Entry from January 13, 2011

If ever there were a refutation of the notion that has somehow got abroad that conservatives “hate” or otherwise wish to think ill of President Obama, it is to be found in the reaction of so many of them — for instance, here and here and here and here — to his speech in Tucson yesterday evening. The media and the punditry, both left and right, are for once united in their opinion of the speech as a triumph — which to me suggests that conservatives are looking for any excuse to think as well of the President as liberals and the media already do. And yet I persist in thinking that if the speech was a triumph for the President, it missed its real purpose, which was to turn us away from himself, here as always the center of attention, and towards the victims and the heroes of last Saturday.


It’s not, of course, that one disagrees with anything he said. The plea for greater civility and forbearance between political and ideological opposites, in particular, was unexceptionable. But that plea was not delivered in a rhetorical vacuum. It took place in the context of a furious four-day debate in the media — “debate,” that is, as it is currently used in the media, which is mostly mere name-calling and has little or nothing to do with actual debate — as to whether the murders and attempted murders that took place in Tucson last Saturday had anything to do with the civility or lack of it in our political life. The supposed debate itself, that is, was a manifestation of the incivility it purported to deplore. Paul Krugman and others professed to believe — on the basis no evidence whatsoever — that the murderer, Jared Lee Loughner, was somehow moved to act as he did by Tea Partiers or Sarah Palin or Rush Limbaugh and not, as it has become increasingly obvious he did, by his own deranged fantasies.
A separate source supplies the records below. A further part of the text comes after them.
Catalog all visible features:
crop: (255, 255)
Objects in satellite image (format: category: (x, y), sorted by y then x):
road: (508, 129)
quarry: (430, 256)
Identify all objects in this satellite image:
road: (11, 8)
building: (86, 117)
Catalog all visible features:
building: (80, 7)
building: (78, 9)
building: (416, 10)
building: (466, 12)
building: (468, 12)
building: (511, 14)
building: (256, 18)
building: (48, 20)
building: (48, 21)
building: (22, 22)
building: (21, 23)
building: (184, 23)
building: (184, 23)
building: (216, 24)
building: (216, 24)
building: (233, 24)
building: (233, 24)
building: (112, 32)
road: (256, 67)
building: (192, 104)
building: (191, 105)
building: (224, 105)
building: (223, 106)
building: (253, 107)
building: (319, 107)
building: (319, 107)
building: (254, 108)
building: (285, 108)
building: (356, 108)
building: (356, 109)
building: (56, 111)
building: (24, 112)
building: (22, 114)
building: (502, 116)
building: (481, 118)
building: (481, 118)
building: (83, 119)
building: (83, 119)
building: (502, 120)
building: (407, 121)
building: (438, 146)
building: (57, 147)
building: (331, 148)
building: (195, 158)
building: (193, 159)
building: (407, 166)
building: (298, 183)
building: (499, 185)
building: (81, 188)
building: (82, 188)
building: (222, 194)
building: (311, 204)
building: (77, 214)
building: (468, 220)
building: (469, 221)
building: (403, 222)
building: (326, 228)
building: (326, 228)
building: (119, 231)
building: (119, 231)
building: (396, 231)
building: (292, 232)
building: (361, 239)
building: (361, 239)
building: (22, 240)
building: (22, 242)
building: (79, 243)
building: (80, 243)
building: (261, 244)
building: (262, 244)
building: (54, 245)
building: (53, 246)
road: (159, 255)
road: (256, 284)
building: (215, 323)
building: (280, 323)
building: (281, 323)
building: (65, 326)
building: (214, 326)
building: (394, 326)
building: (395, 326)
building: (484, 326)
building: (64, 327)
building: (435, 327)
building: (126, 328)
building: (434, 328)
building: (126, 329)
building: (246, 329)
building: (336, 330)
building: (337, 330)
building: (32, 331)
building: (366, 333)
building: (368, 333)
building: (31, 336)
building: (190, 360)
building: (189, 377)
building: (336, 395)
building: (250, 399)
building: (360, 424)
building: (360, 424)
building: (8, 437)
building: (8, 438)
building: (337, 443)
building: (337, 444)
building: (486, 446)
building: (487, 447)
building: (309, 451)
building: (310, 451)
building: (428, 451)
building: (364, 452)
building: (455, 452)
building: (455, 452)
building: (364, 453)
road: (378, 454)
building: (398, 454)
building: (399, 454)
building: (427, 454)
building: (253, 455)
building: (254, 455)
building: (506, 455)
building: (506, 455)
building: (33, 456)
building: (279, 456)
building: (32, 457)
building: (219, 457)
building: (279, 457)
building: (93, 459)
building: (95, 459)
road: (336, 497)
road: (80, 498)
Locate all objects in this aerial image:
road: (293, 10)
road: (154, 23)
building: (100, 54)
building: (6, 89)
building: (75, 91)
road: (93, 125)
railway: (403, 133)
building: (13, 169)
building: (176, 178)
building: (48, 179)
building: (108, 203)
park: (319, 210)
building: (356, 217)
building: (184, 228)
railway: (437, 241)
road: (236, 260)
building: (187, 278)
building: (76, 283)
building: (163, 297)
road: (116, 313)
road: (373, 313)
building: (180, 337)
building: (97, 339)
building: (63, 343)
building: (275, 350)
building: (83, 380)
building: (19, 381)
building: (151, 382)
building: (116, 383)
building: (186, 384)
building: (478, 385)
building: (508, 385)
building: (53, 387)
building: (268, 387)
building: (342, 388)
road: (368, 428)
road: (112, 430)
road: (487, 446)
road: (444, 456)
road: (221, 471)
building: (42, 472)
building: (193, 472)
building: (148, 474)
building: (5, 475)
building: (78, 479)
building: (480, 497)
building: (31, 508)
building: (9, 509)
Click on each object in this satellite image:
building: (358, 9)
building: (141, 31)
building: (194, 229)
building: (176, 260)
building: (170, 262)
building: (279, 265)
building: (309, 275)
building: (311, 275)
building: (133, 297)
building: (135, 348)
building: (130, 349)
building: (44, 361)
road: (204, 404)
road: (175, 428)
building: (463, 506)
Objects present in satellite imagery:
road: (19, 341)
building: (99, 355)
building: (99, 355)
The charge was an outrageously uncivil one, but it was not repudiated as such by the President. Instead, he said this: “And if, as has been discussed in recent days, their deaths help usher in more civility in our public discourse, let’s remember that it is not because a simple lack of civility caused this tragedy, but rather because only a more civil and honest public discourse can help us face up to our challenges as a nation, in a way that would make them proud.” (Emphasis added.) In the circumstances, that must imply at least partial agreement with Professor Krugman’s characterization of the right. It may not have been a simple lack of civility that caused this tragedy, but the door is left open to the suggestion that the two had something to do with one another.


They didn’t. The civil approach would have been for him to deny that the actions of a madman reflected at all on the American political debate, however civil or uncivil that might be. “Folks,” he should have said. “I think we ought to try to be more civil with each other, but this is not the occasion for such an exhortation on my or anybody else’s part. The terrible thing that happened here in Tucson last Saturday was not the fault of anyone, left, right or center, in our political life or of his or her style of argument and invective. It was the fault of one person and one person only, a person whose disordered and delusional mind was the product of forces which could be known, if by anyone, only by himself. This is not the occasion to turn our attention from compassion for those who have been so cruelly killed and injured, or from appreciation for those brave men and women who prevented the slaughter from becoming even greater, to a discussion of matters of partisanship, whether of style or of substance, with which these things have nothing to do.”


Words such as these would have shown a true leadership, a determination to shape the context oneself and not to use it cynically to imply that there might, after all, be something to the libelous association between his political opponents with murderous lunacy and psychopathology. The conservative punditry were perhaps only reflecting the opinion of those who were present in Tucson for the President’s speech who, to judge from their enthusiastic response were highly approving. John Podhoretz for one, though approving of the speech itself, deplored the audience’s unseemly reaction to it. I think he was right to do so, but wrong to let Mr Obama off the hook for encouraging that reaction and, in fact, playing to it. If the occasion bore more of a resemblance to a pep rally, as even Dan Balz of the Washington Post suggested, than to a service of mourning, the President himself and his calculatedly crowd-pleasing speech cannot escape responsibility.